> [DATA FOR THIS TASK]
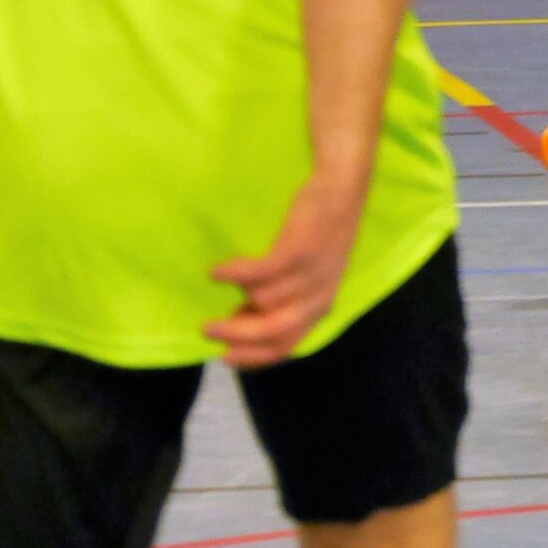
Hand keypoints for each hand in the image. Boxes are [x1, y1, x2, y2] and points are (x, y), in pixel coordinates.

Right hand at [205, 174, 367, 369]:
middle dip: (234, 336)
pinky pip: (256, 275)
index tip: (223, 357)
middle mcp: (318, 298)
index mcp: (320, 307)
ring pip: (260, 299)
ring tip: (230, 276)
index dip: (253, 357)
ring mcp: (310, 276)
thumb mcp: (305, 277)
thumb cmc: (318, 234)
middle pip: (271, 333)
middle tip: (206, 329)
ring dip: (240, 290)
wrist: (341, 190)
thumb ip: (280, 300)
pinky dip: (232, 275)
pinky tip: (216, 272)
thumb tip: (241, 319)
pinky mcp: (298, 253)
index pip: (286, 347)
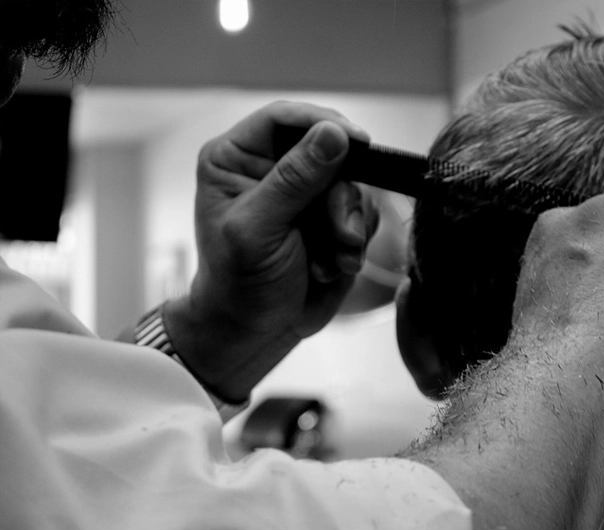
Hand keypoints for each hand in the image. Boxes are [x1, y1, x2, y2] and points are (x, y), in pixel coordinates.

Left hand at [165, 101, 378, 399]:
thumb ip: (294, 180)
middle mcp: (273, 168)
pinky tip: (333, 265)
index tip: (356, 141)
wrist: (256, 332)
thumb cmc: (239, 283)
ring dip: (349, 226)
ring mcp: (305, 195)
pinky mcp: (331, 219)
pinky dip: (354, 243)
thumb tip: (333, 134)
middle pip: (328, 152)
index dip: (321, 123)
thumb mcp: (259, 230)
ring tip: (332, 258)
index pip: (284, 118)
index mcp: (237, 159)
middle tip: (339, 232)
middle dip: (340, 195)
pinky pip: (362, 214)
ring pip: (352, 184)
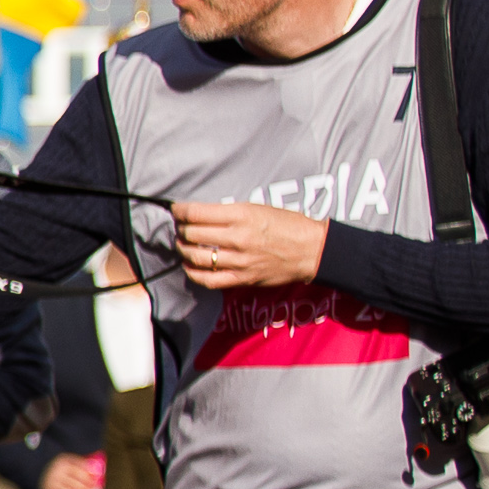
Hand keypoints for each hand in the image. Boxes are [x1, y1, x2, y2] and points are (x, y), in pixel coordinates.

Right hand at [37, 453, 104, 488]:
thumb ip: (82, 464)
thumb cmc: (55, 467)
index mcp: (63, 462)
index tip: (94, 482)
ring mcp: (53, 484)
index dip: (91, 478)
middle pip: (81, 484)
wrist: (33, 470)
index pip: (83, 472)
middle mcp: (58, 473)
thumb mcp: (67, 460)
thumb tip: (98, 471)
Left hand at [168, 199, 328, 290]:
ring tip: (183, 245)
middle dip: (180, 230)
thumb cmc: (287, 225)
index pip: (196, 213)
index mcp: (242, 215)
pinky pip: (208, 280)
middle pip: (191, 234)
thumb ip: (229, 213)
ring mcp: (239, 260)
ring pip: (195, 257)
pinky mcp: (243, 279)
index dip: (179, 211)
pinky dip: (193, 273)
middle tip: (180, 227)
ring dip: (183, 250)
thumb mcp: (258, 208)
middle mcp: (238, 237)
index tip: (176, 210)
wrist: (313, 250)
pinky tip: (190, 266)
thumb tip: (199, 214)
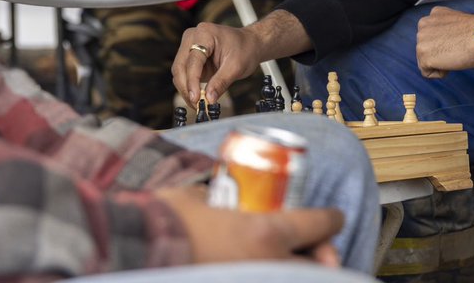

> [YOUR INSTRUCTIONS] All of the lines above should be retyped precisely, apart from the pictures.

> [RESPONSE AREA]
Hand keypoints for each hand in the image. Boxes are [x1, y1, x2, y2] and points are (x, y), in pixel coordinates.

Right hand at [205, 174, 367, 369]:
middle dip: (234, 336)
pinky pip: (256, 275)
index tip: (223, 357)
middle mcp: (318, 298)
index mcp: (320, 307)
ring pip: (260, 299)
ring tip: (230, 276)
index dip: (253, 357)
ring mcp: (310, 276)
thumb mcp: (305, 277)
thumb cmc: (318, 234)
middle pip: (271, 333)
middle tip: (206, 329)
ring dip: (240, 290)
wrist: (341, 190)
thumb ip: (280, 300)
pinky dip: (232, 275)
pinky tip: (216, 272)
thumb tip: (241, 319)
pinky mcp: (298, 253)
index pip: (286, 347)
Hand keypoints for each hand in the image. Boxes are [x1, y1, x2, y2] and points are (x, y), in pixel coordinates.

Left hand at [165, 101, 378, 399]:
thumb ip: (294, 180)
middle mcp: (273, 168)
pinky tip: (333, 265)
index tip: (356, 141)
wrist: (256, 332)
thumb cmc: (239, 283)
ring dip: (349, 226)
ring mcp: (305, 195)
pinky mcp: (331, 219)
pinky dip: (354, 243)
thumb tip: (333, 134)
middle pip: (328, 152)
index dip: (321, 123)
thumb mcp: (259, 230)
ring tip: (332, 258)
index pip: (284, 118)
index mcp: (237, 159)
middle tip: (339, 232)
middle dip: (340, 195)
pinky pip: (362, 214)
ring pip: (352, 184)
Hand keypoints for each hand in the image. Boxes are [x1, y1, x2, y2] and points are (x, y), in pixel coordinates.

Right hand at [37, 453, 104, 488]:
thumb ip: (82, 464)
thumb cmc: (55, 467)
index mcp: (63, 462)
index tip: (94, 482)
ring mcp: (53, 484)
index dip: (91, 478)
middle pip: (81, 484)
wrist: (33, 470)
index pip: (83, 472)
middle mcp: (58, 473)
thumb mcp: (67, 460)
thumb tip: (98, 471)
Left hand at [168, 199, 328, 290]:
ring tip: (183, 245)
middle dip: (180, 230)
thumb cmc: (287, 225)
index pip: (196, 213)
index mcp: (242, 215)
pinky pip: (208, 280)
middle pip: (191, 234)
thumb ip: (229, 213)
ring mcp: (239, 260)
ring pip: (195, 257)
pinky mcp: (243, 279)
index dip: (179, 211)
pinky dip: (193, 273)
middle tip: (180, 227)
ring dip: (183, 250)
thumb mcp: (258, 208)
middle mcp: (238, 237)
index tip: (176, 210)
wrist: (313, 250)
pinky tip: (190, 266)
thumb tip: (199, 214)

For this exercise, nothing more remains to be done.